Last week Chaska and I shared in the bulletin a bit about our journey toward parenthood and the our struggle to get there. It is tempting, when going through any struggle, to quickly try to make meaning out of the situation by saying, “maybe God is causing this.” Or perhaps, it is simply that infertility sucks, and how God is going to move in this situation, is through the connection and care from the community. I have felt a lot of Care and empathy through the many stories that many of you have shared with us since we shared with you. 

It really sticks  to going through something distressing, and to not know why these terrible things happen. It stinks less when we are going through it together. God moving through the body of Christ. 

Today, we find ourselves facing the unknowns of climate change – and what seems like the brink of our own destruction. And because of the scientific methods, we know that it is of our own demise, and not from a puppeteering God. This places a new kind of responsibility on humanity. 

And so I am holding the question – what does restoration mean in our context of 21st century United States, facing a climate apocalypse? From our passage from  Joel, 

for God has given the early rain[a] for your vindication;

     has poured down for you abundant rain,

    the early and the later rain, as before.
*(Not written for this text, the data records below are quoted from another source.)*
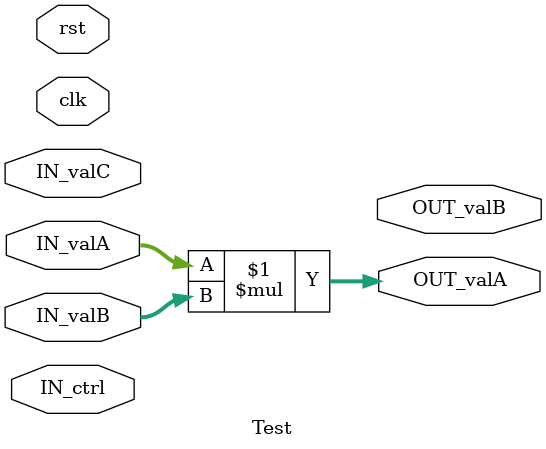
<source format=sv>
module Test#(parameter N = 8)
(
  input logic clk,
  input logic rst,
  input logic[N-1:0] IN_valA,
  input logic[N-1:0] IN_valB,
  input logic[N-1:0] IN_valC,
  input logic IN_ctrl,
  output logic[N-1:0] OUT_valA,
  output logic[N-1:0] OUT_valB
);

assign OUT_valA = IN_valA * IN_valB;

endmodule

</source>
      The threshing floors shall be full of grain;

    the vats shall overflow with wine and oil.

What does this text mean for us, when we have cause our own ecological destruction

What is strange about our context, is that currently, in many places in the United States, we have been living with the vats overflowing, and the stores full of grain. These Vats we have hoarded have been a part of our destruction.

Maybe, If we are the body of Christ, then it is up to us to participate in the restoration, share the vats of wine and oil.

If we are the body of Christ, then it is up to us to participate in the restoration, by joining with the writers of the book of the 12, and caring for each other amidst the grief of uncertainty. 

And perhaps we will taste a bit of restoration, a bit of salvation, amidst the unknown perils we will face together. And I pray that whatever the future may hold, that humanity will find a way out of exile, like these prophets in the book of the 12 called for.

Go,  joining with the writers of the book of the 12, in this old old struggle, towards meaning making, and restoration with God.